Он сел, лично проверил мои рефлексы и проделал все остальное. Одевшись, я спросил:
– Так как же, доктор?
– Ах, идите домой, – ответил он, – у вас недостаточно зубов.
И я снова оказался на заснеженной улице.
Итак, меня вообще не хотят брать в армию, даже таскать носилки! На улице было тихо, покойно и мирно.

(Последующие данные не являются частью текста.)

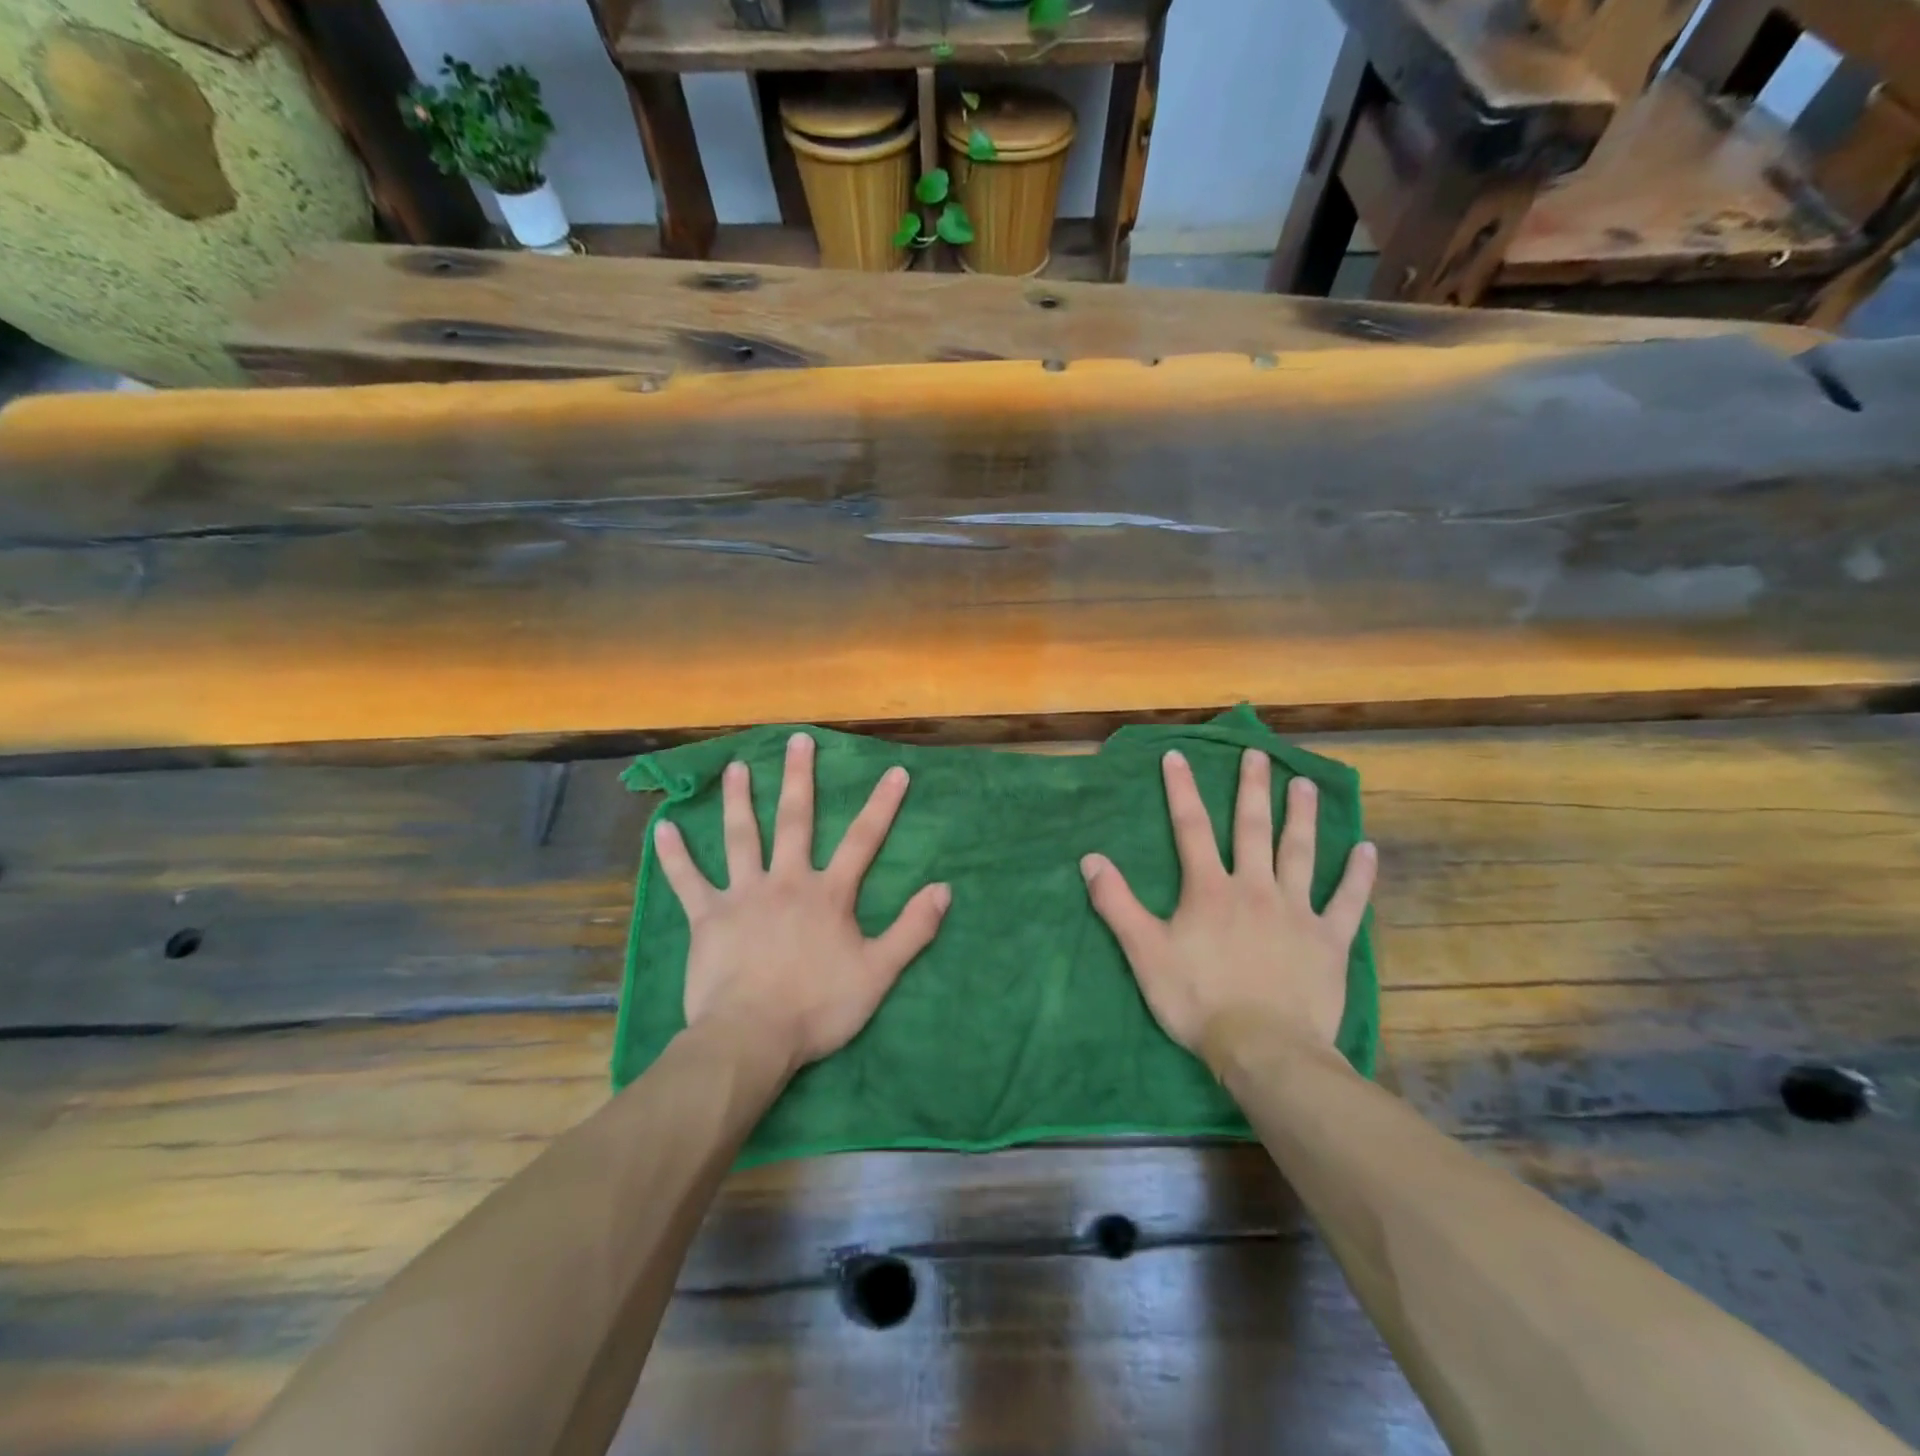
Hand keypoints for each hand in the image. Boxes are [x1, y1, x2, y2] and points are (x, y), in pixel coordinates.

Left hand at [652, 732, 950, 1073]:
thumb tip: (944, 889)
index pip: (862, 840)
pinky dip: (675, 855)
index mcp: (828, 894)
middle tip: (797, 740)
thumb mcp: (878, 973)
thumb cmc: (818, 1007)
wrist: (752, 1038)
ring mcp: (744, 895)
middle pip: (795, 820)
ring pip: (741, 837)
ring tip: (736, 767)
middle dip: (799, 778)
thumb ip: (912, 929)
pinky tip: (662, 827)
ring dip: (739, 800)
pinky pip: (688, 880)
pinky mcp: (708, 917)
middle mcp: (786, 881)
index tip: (895, 771)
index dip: (881, 805)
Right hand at [1080, 748, 1375, 1059]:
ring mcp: (1297, 912)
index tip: (1178, 756)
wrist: (1264, 1048)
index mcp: (1210, 889)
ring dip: (1302, 817)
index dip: (1182, 790)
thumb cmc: (1198, 1000)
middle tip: (1260, 755)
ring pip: (1300, 853)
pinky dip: (1358, 875)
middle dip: (1253, 789)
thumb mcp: (1144, 953)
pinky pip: (1347, 901)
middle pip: (1253, 828)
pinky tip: (1366, 849)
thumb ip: (1117, 904)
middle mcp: (1255, 888)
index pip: (1191, 828)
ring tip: (1306, 785)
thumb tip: (1090, 859)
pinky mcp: (1329, 941)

Я вспомнил, что сегодня память св. Иосифа.
III
До Пасхи оставалось около трех недель. Все больше думая о траппистском монастыре, где я собирался провести Страстную седмицу, я зашел в библиотеку и взял с полки Католическую энциклопедию, чтобы почитать о траппистах. Я выяснил, что трапписты – это цистерцианцы. Посмотрев на цистерцианцев, вышел на картезианцев, а затем на большую иллюстрацию с изображением уединенных жилищ камальдулов
[438].
То, что я увидел на этих страницах, поразило меня в самое сердце.
Какое удивительное счастье, оказывается, есть в мире! На этой несчастной, суетной, жестокой земле есть еще люди, которые вкушают дивную радость тишины и уединения, обитают в заброшенных кельях в горах и в укромных монастырях, куда мир со своими новостями, борьбой, страстями и вожделениями не мог дотянуться.
Они свободны от тирании плоти, мир больше не ранит их своим ядовитым жалом и не застилает им глаза своей копотью, поэтому их ясное зрение, обращенное к небу, проникает в глубины бесконечного, целительного, небесного света.
Они бедны, не владеют ничем, и потому свободны и обладают всем; и все, к чему они прикасаются, получает отблеск божественного огня. Они работают руками, в молчании вспахивая и рыхля землю, сея семя в безвестности и пожиная свой небольшой урожай, чтобы прокормить себя и других бедных. Они сами строят себе дома, своими руками делают мебель и шьют грубую одежду, все у них просто и бедно, потому что они меньшие и последние из людей: они сделались изгоями, ища за оградой этого мира Христа бедного, Христа, отвергнутого людьми.